ECLI:NL:RVS:2022:223
Raad van State
- Hoger beroep
- N. Verheij
- Rechtspraak.nl
Hoger beroep tegen afwijzing verblijfsvergunning asiel door staatssecretaris van Justitie en Veiligheid
Op 25 maart 2021 heeft de staatssecretaris van Justitie en Veiligheid een aanvraag van een vreemdeling om een verblijfsvergunning asiel voor bepaalde tijd afgewezen. De vreemdeling heeft hiertegen beroep ingesteld bij de rechtbank Den Haag, zittingsplaats Rotterdam. Op 25 juni 2021 heeft de rechtbank het beroep ongegrond verklaard. De vreemdeling, vertegenwoordigd door mr. M. Taheri, heeft vervolgens hoger beroep ingesteld tegen deze uitspraak.
In de uitspraak van 19 januari 2022 (ECLI:NL:RVS:2022:93) heeft de Afdeling bestuursrechtspraak van de Raad van State overwogen dat de staatssecretaris beter moet onderzoeken of de vreemdeling, wiens afvalligheid of atheïsme geloofwaardig is geacht, bij terugkeer naar Iran een risico loopt op vervolging of onmenselijke behandeling. Aangezien de staatssecretaris de afvalligheid van de vreemdeling in deze zaak geloofwaardig heeft geacht, moet hij opnieuw onderzoeken of er een risico bestaat bij terugkeer naar Iran.

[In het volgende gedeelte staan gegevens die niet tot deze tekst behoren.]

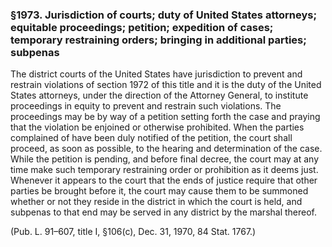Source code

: ### §1973. Jurisdiction of courts; duty of United States attorneys; equitable proceedings; petition; expedition of cases; temporary restraining orders; bringing in additional parties; subpenas ###

The district courts of the United States have jurisdiction to prevent and restrain violations of section 1972 of this title and it is the duty of the United States attorneys, under the direction of the Attorney General, to institute proceedings in equity to prevent and restrain such violations. The proceedings may be by way of a petition setting forth the case and praying that the violation be enjoined or otherwise prohibited. When the parties complained of have been duly notified of the petition, the court shall proceed, as soon as possible, to the hearing and determination of the case. While the petition is pending, and before final decree, the court may at any time make such temporary restraining order or prohibition as it deems just. Whenever it appears to the court that the ends of justice require that other parties be brought before it, the court may cause them to be summoned whether or not they reside in the district in which the court is held, and subpenas to that end may be served in any district by the marshal thereof.

(Pub. L. 91–607, title I, §106(c), Dec. 31, 1970, 84 Stat. 1767.)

De Afdeling heeft het hoger beroep gegrond verklaard en de uitspraak van de rechtbank vernietigd. Het beroep is gegrond verklaard en het besluit van 25 maart 2021 is vernietigd. De staatssecretaris moet opnieuw op de aanvraag beslissen, rekening houdend met de feiten en omstandigheden op dat moment. Tevens is de staatssecretaris veroordeeld tot vergoeding van de proceskosten van de vreemdeling, die op € 2.277,00 zijn vastgesteld, geheel toe te rekenen aan door een derde beroepsmatig verleende rechtsbijstand. De uitspraak is gedaan door mr. N. Verheij, lid van de enkelvoudige kamer, in tegenwoordigheid van mr. N. Tibold, griffier, en is openbaar uitgesproken op 26 januari 2022.